Le précieux document, également connu sous le nom de "The God Letter" (en français, "Lettre sur Dieu"), a été rendu public en 2008 lors d’enchères à Londres. Sa vente à un collectionneur privé avait alors atteint la somme de 355.000 euros. Cette lettre manuscrite, datée de 1954 et écrite en allemand, était adressée au philosophe Eric Gutking. Ce jour-là, Einstein lui écrit après avoir lu son livre Choose Life : The Biblical Call to Revolt (en français, Choisir la vie : l'appel biblique à la révolte).

Je crois au Dieu de SpinozaAlbert Einstein

Comme le révèle "The God Letter", Einstein ne croit pas au Dieu que l'on peut retrouver dans les religions monothéistes.

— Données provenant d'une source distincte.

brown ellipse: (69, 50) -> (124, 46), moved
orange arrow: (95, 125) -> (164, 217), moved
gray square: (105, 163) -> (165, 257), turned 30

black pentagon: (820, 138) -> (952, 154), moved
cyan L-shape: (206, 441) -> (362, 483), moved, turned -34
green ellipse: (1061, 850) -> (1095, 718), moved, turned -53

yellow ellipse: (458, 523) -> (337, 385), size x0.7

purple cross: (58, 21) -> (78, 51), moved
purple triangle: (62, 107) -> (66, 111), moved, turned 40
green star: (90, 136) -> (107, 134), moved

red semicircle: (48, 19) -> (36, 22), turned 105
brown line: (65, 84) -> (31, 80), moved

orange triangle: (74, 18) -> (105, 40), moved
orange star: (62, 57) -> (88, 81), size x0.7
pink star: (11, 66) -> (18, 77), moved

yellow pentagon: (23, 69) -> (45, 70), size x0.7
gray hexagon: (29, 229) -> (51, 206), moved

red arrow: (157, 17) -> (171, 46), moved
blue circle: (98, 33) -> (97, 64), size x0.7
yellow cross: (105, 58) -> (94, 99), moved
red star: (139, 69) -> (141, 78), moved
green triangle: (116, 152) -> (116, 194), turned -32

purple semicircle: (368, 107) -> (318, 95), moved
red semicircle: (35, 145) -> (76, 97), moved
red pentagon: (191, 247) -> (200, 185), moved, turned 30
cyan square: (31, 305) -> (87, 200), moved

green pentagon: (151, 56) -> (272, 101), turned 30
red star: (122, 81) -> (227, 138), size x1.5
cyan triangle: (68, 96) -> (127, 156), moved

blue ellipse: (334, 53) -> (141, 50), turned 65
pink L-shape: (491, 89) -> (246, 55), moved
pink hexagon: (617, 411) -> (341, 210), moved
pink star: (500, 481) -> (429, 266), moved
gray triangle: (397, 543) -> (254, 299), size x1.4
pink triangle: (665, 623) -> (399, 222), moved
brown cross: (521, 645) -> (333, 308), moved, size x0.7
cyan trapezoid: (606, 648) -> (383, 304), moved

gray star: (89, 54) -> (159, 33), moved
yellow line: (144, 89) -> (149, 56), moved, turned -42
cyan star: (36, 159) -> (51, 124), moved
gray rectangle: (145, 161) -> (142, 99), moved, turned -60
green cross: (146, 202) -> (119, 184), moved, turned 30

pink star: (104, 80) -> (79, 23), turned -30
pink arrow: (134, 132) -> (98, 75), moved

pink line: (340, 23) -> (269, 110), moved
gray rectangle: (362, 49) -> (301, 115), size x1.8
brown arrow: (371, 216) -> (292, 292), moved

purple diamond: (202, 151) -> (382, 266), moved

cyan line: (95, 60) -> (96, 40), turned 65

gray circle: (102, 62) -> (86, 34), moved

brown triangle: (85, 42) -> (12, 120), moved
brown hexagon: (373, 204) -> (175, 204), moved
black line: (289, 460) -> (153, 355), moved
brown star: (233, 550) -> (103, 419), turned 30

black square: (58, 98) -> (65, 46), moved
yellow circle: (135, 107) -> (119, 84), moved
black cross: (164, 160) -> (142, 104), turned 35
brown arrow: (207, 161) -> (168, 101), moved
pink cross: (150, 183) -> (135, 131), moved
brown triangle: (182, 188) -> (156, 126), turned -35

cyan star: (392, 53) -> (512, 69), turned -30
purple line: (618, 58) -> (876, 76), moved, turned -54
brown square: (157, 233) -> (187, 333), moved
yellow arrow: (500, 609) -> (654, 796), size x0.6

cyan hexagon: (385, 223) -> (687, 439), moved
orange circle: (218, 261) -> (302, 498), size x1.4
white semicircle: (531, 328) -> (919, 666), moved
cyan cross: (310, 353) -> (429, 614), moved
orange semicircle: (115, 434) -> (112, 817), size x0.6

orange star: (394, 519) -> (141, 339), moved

Mais il ne se présente pas comme athée pour autant. Il y mentionne par ailleurs Spinoza pour appuyer son propos. Le philosophe juif du XVIIe siècle l’a largement inspiré dans sa vision de la religion. Comme le souligne l’historien Simon Veille dans un article écrit pour Le Monde des religions, lorsqu’on lui demande s'il croit en Dieu, Einstein répond : "Je crois au Dieu de Spinoza, qui se révèle dans l'harmonie de tout ce qui existe mais non en un Dieu qui se préoccuperait du destin et des actes des êtres humains."


Dans cette missive d’une page et demie, l’auteur de la théorie de la relativité, qui écrit ces mots un an avant sa mort en avril 1955, n'épargne pas le judaïsme. "Pour moi la religion juive est, comme toutes les autres religions, l'incarnation d'une superstition primitive", soutient-il. "Et le peuple juif auquel j'appartiens fièrement, et à la mentalité duquel je me sens profondément ancré, n'a pas pour autant une forme de dignité différente des autres peuples". Et de conclure : "Au vu de mon expérience, ils ne sont pas meilleurs que les autres groupes humains, même s'ils sont protégés des pires excès par leur manque de pouvoir. Sinon je ne perçois rien d''élu' chez eux."